> _Exercise objective_
When you repeat the listing below, keep every word exactly and leave out each picture.
----- Data in this exercise
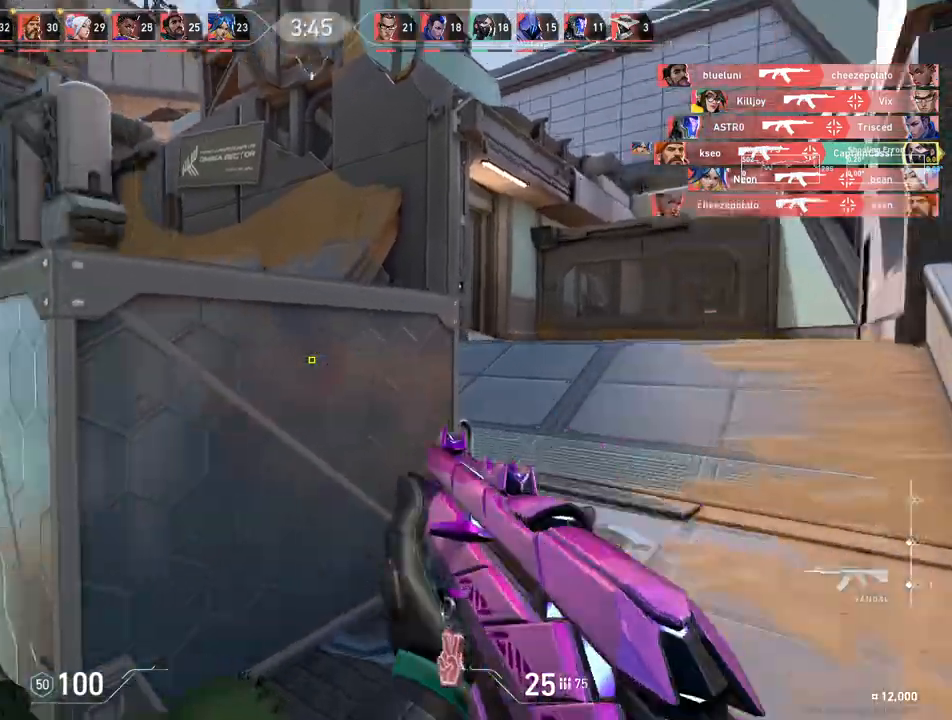
{"keys": ["w"], "mouse": [], "events": [[433, "a", "up"]]}
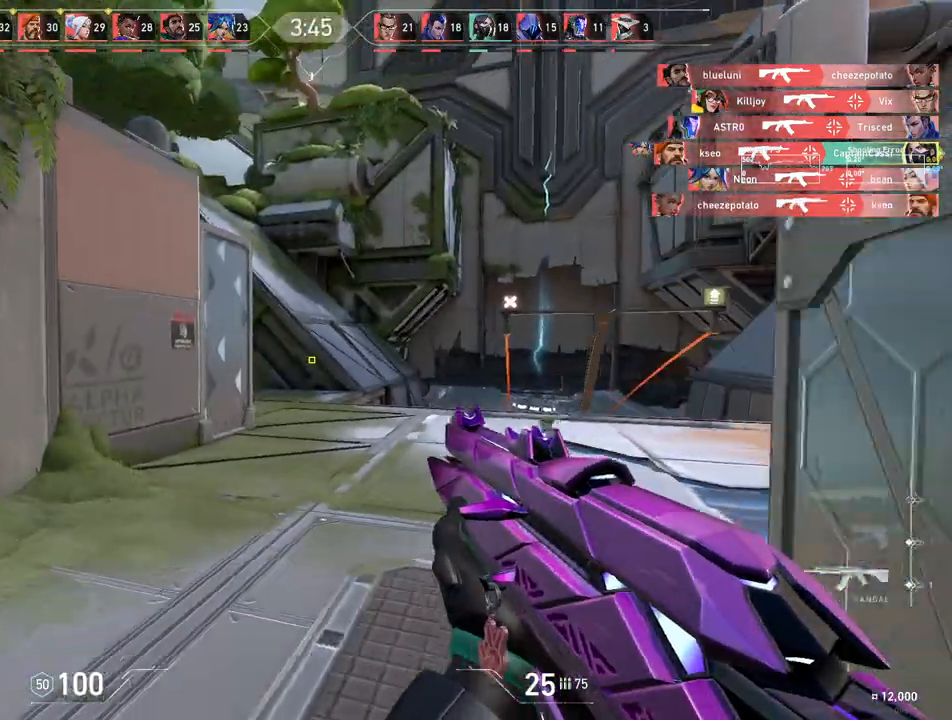
{"keys": ["d", "w"], "mouse": [], "events": [[267, "d", "down"]]}
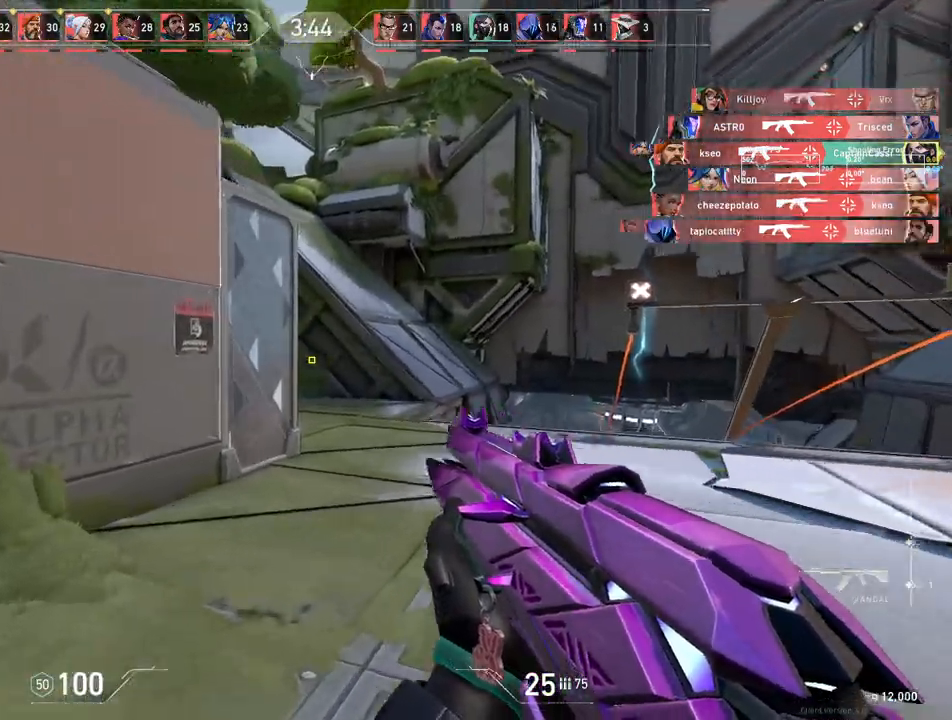
{"keys": ["d", "w"], "mouse": [], "events": []}
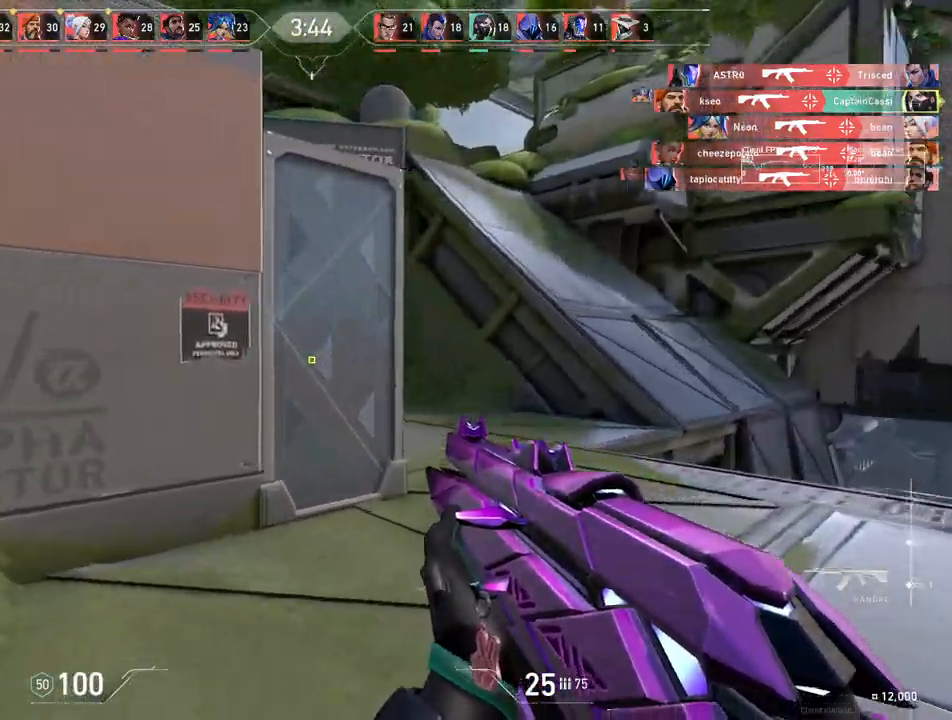
{"keys": ["d", "w"], "mouse": [], "events": []}
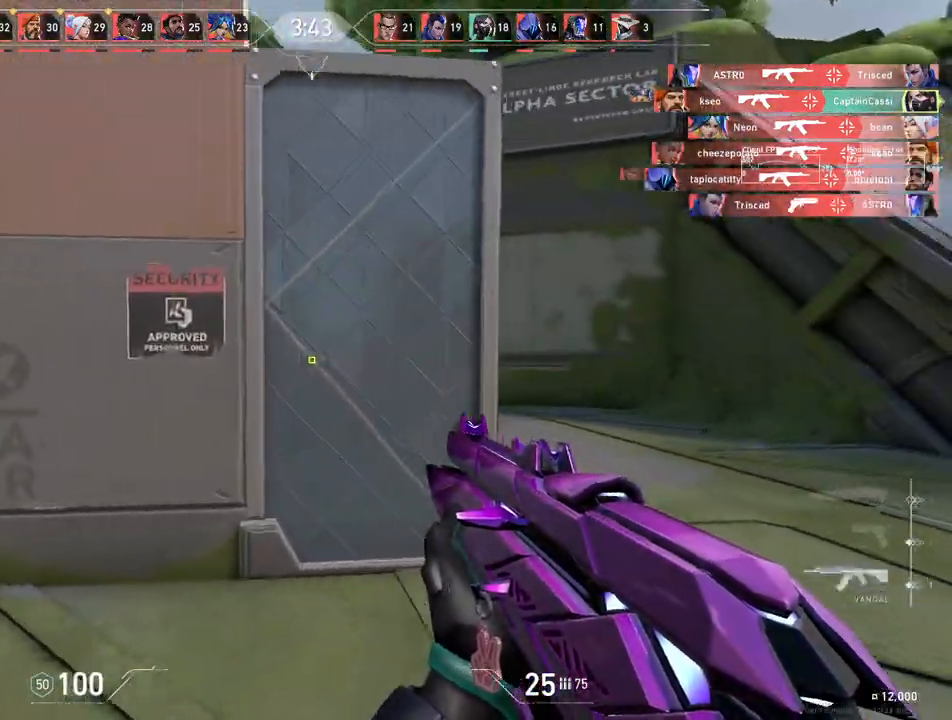
{"keys": ["d"], "mouse": [], "events": [[33, "w", "up"]]}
----------
> _Output of the exercise_
{"keys": ["w"], "mouse": [], "events": [[433, "a", "up"]]}
{"keys": ["d", "w"], "mouse": [], "events": [[267, "d", "down"]]}
{"keys": ["d", "w"], "mouse": [], "events": []}
{"keys": ["d", "w"], "mouse": [], "events": []}
{"keys": ["d"], "mouse": [], "events": [[33, "w", "up"]]}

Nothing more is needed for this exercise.